Have you ever watched a hotel receptionist scanning your passport and wondered: “Right, but where exactly does this stuff end up?” I have. Always. Then I usually get distracted by the locked minibar or the Wi-Fi password scribbled on the back of the city map.
But really, we should ask that question. Every single time.
In the latest breach, a hundred thousand scans of personal documents surfaced: passports, IDs, even driver’s licenses. They call it a “data leak,” but the only liquid here is the cold sweat running down your back. This isn’t hospitality; it’s hotel necro-capitalism: obsessive data hoarding, stacked for decades on servers as fragile as soggy shoeboxes—or worse, in dusty ring binders.

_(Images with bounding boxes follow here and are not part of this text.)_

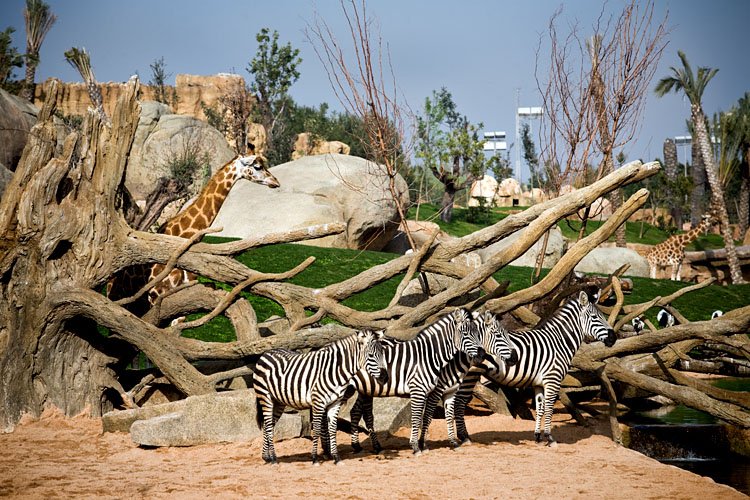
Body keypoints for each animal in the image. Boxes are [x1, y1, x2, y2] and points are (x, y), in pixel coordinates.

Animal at [256, 328, 390, 464]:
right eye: (371, 356)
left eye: (383, 354)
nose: (385, 377)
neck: (335, 371)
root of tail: (267, 352)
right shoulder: (318, 402)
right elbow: (317, 429)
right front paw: (315, 458)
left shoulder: (335, 403)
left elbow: (333, 429)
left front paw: (336, 457)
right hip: (265, 397)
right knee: (268, 426)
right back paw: (273, 458)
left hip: (278, 402)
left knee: (269, 425)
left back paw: (266, 457)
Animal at [346, 306, 488, 456]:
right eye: (465, 333)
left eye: (478, 333)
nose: (481, 355)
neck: (428, 356)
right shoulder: (421, 390)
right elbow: (419, 417)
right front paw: (416, 446)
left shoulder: (436, 391)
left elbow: (434, 416)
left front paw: (435, 443)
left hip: (364, 389)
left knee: (357, 412)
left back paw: (360, 446)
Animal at [452, 290, 616, 446]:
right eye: (595, 317)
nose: (613, 338)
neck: (559, 342)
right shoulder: (553, 379)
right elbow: (549, 407)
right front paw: (549, 437)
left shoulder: (539, 383)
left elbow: (540, 408)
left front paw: (538, 436)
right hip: (469, 375)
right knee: (459, 402)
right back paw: (464, 437)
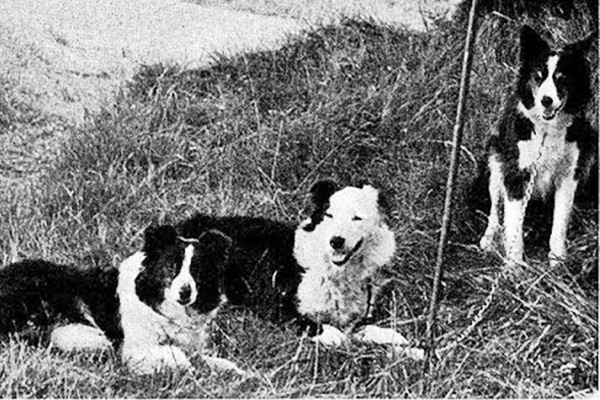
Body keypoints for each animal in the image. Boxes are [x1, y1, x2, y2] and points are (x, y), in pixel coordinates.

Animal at [0, 228, 244, 376]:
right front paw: (186, 367)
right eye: (171, 267)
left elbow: (215, 361)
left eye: (197, 271)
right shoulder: (134, 347)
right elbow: (177, 355)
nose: (185, 293)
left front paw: (239, 371)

Some names are circulating (Ca’ dei Conti in Venice, the Continentale in Trieste—just rumors so far), but that’s not the real issue. The issue is that far too many hotels still have Mr. Müller’s 2012 passport from Düsseldorf sitting in a database no one maintains and everyone ignores.
We’ve normalized the idea that identity is just something to photocopy and forget. That the archive matters more than the guest.
And so, while documents float around the dark web, the industry remains silent. No transparency, no accountability—just a shared, well-guarded secret.
The real scandal isn’t the theft. It’s the archive.